Designing a place for women facing daily hardships often demands a distinct set of interventions that often bring unique challenges to designers. The Northside neighborhood is a poor and racially tensioned neighborhood with a lack of opportunity and social support. Many families in this neighborhood experiencing economic difficulties rising from such inequality and inadequate provision of opportunity, have raised concerns for no or limited access to basic necessities such as housing and healthcare. Particularly women in the Northside neighborhood raised their concerns about not a having socially and culturally safe environment in which they can engage in wellness activities (Stasya Erickson and Jonathan Logan, Personal Communication, June 18, 2018). Having daily challenges with childcare, financial hardship, accessibility, communication, cultural traditions that prevent them from taking care of their mental and physical wellness, these women do not have the luxury to concern about their health and wellbeing.
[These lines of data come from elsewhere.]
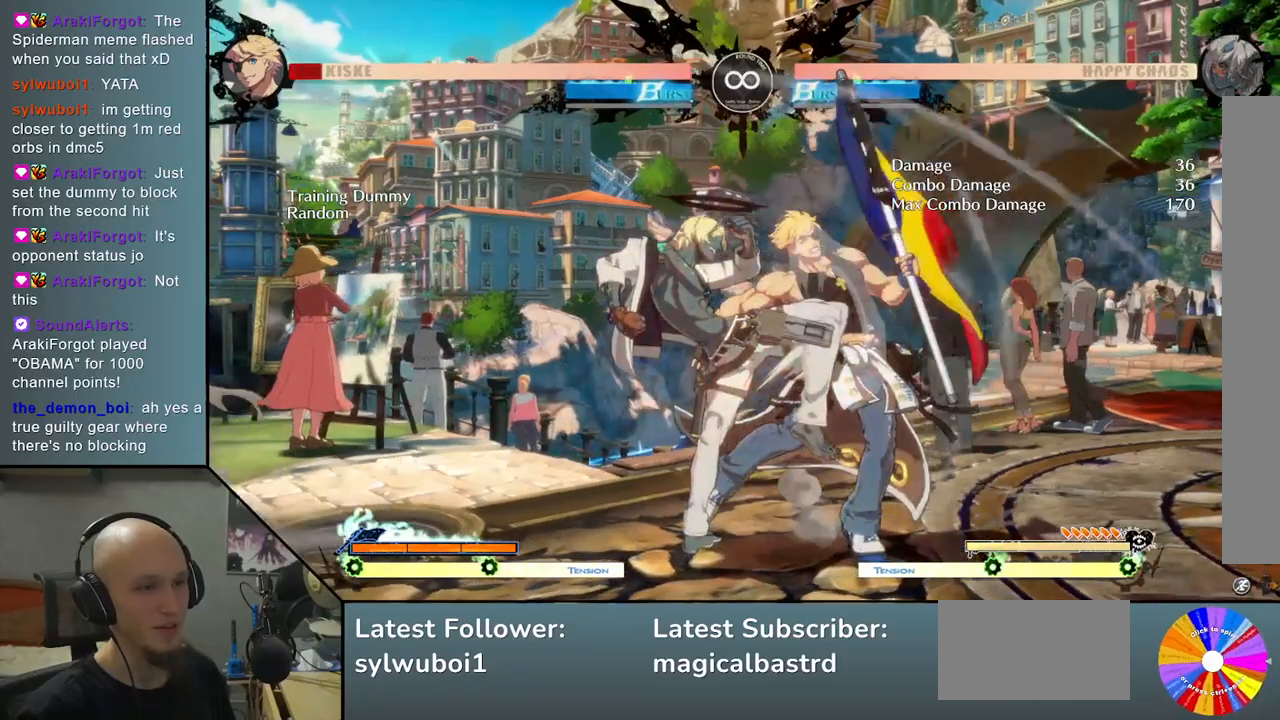
{"buttons": ["L2"], "left_stick": "right", "events": [[117, "SQUARE", "up"], [400, "L2", "down"]]}
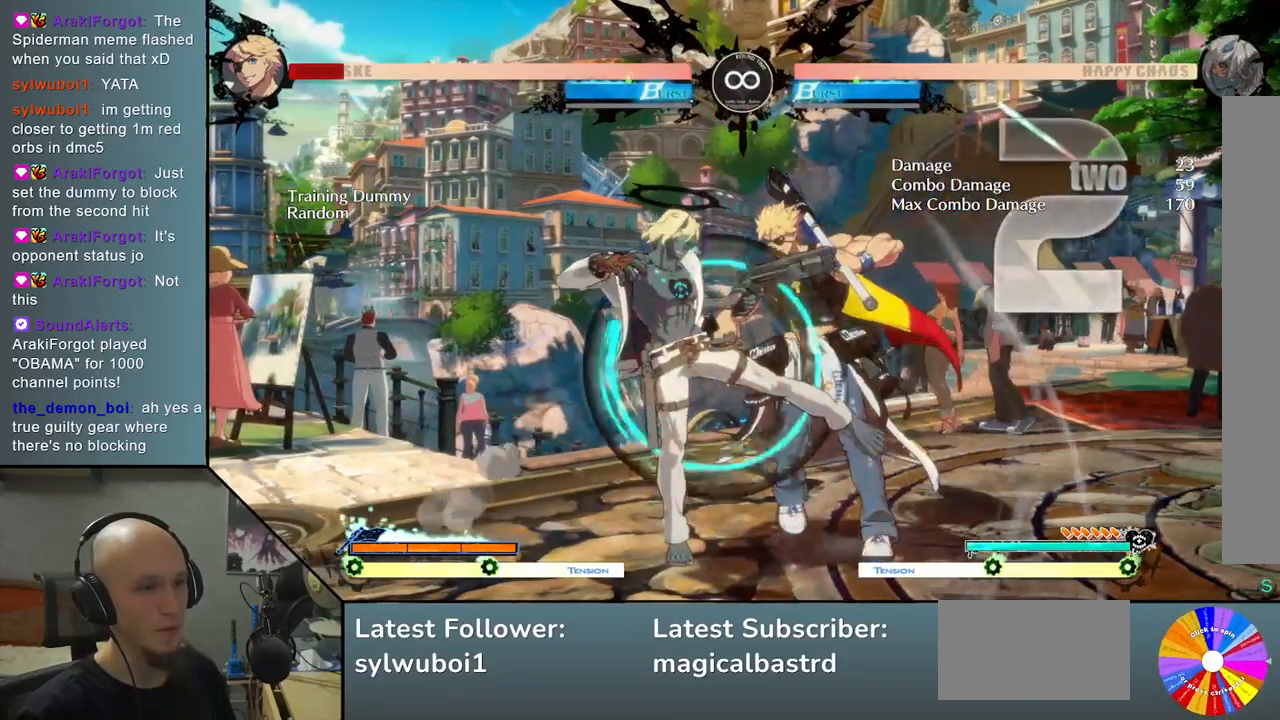
{"buttons": [], "left_stick": "right", "events": [[117, "L2", "up"], [167, "left_stick", "center"], [233, "TRIANGLE", "down"], [317, "R2", "down"], [400, "TRIANGLE", "up"], [450, "R2", "up"], [483, "left_stick", "right"]]}
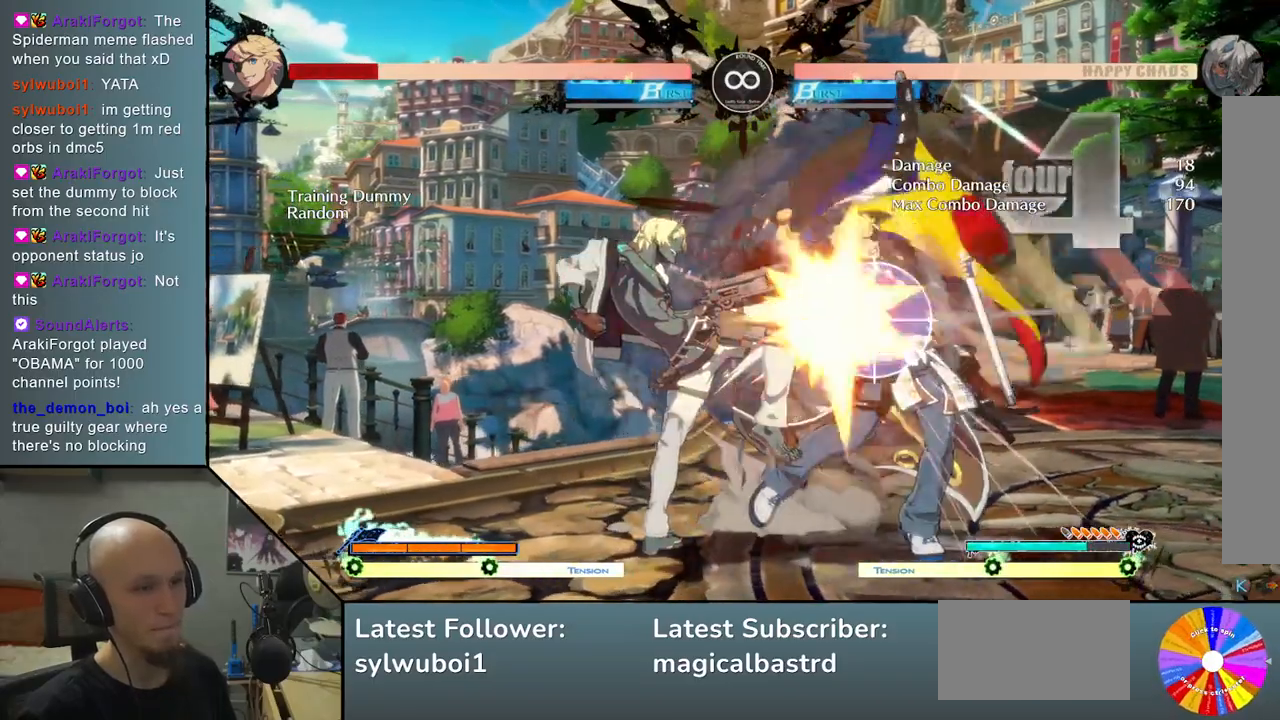
{"buttons": ["L2"], "left_stick": "right", "events": [[167, "SQUARE", "down"], [283, "SQUARE", "up"], [483, "L2", "down"]]}
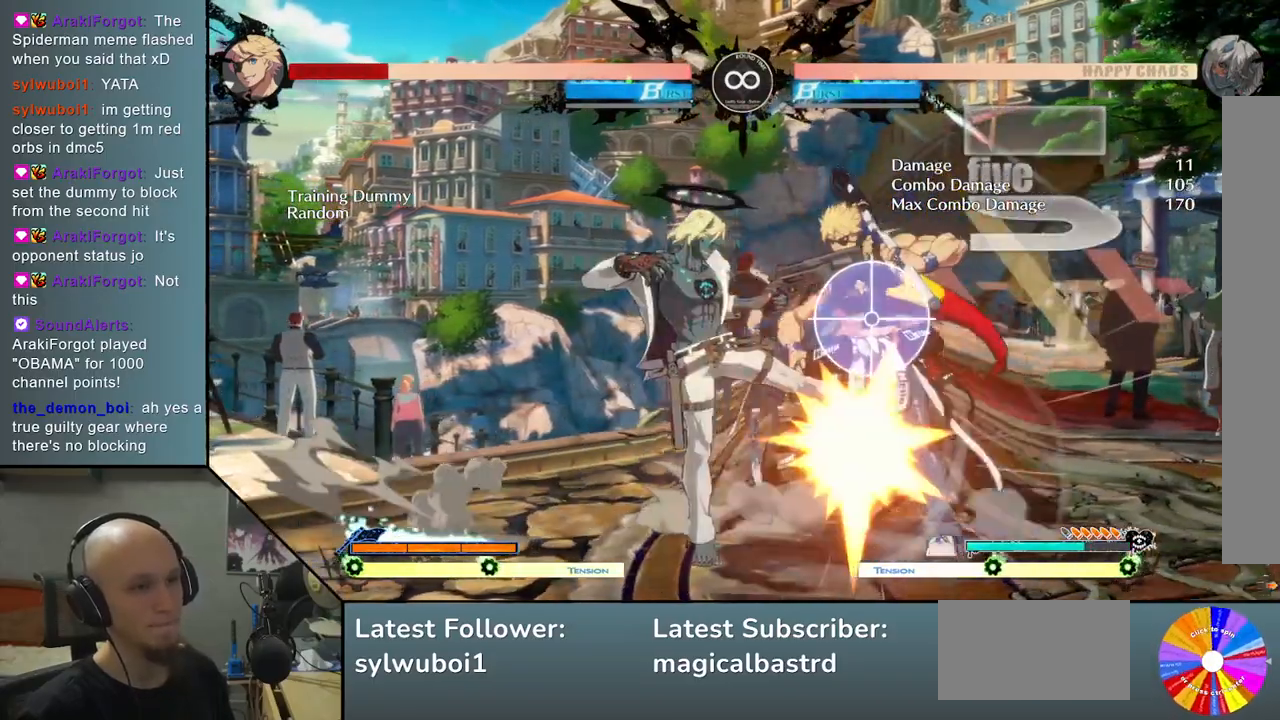
{"buttons": ["TRIANGLE", "R2"], "left_stick": "center", "events": [[83, "left_stick", "center"], [183, "L2", "up"], [333, "TRIANGLE", "down"], [450, "R2", "down"]]}
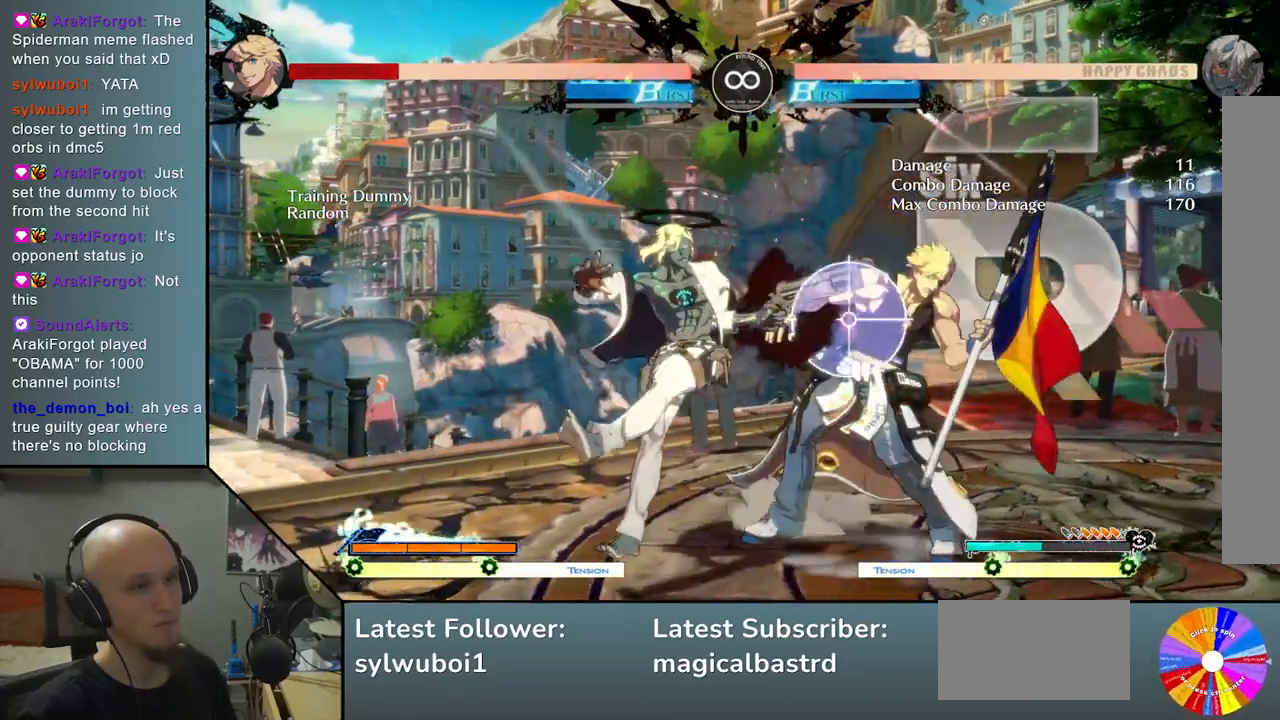
{"buttons": [], "left_stick": "left", "events": [[17, "TRIANGLE", "up"], [67, "left_stick", "right"], [83, "R2", "up"], [283, "SQUARE", "down"], [433, "SQUARE", "up"], [500, "left_stick", "left"]]}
Besides, conventional health facilities have been designed rather emphasizing the functional delivery of the space, which often lacked or unsuited to satisfy the psychological or social needs. This paper discusses the processes and results of three community design charrettes conducted to gather information on the need for women's fitness center with an aim to promote holistic means of wellness. The three design charrettes were organized with a) residents from the Northside community (n=15); b) local organizational stakeholders and community leaders (n=7), and c) potential wellness center partners (n=2). In conjunction with the design charrettes, an alternative market study survey (n=108) was conducted to learn about people’s opinions and views on the community’s primary interests and the needs for the women-focused health system in the Northside neighborhood. Both charrettes and survey discovered that women’s immense needs for childcare, sense of community, security, and privacy can be pursued through their participation to participate in the wellness activities. This research posits that design based on community’s voices would help designers, educators, and policymakers to produce a realistic and impactful design that responds to the needs of women in diverse socio-economic neighborhoods.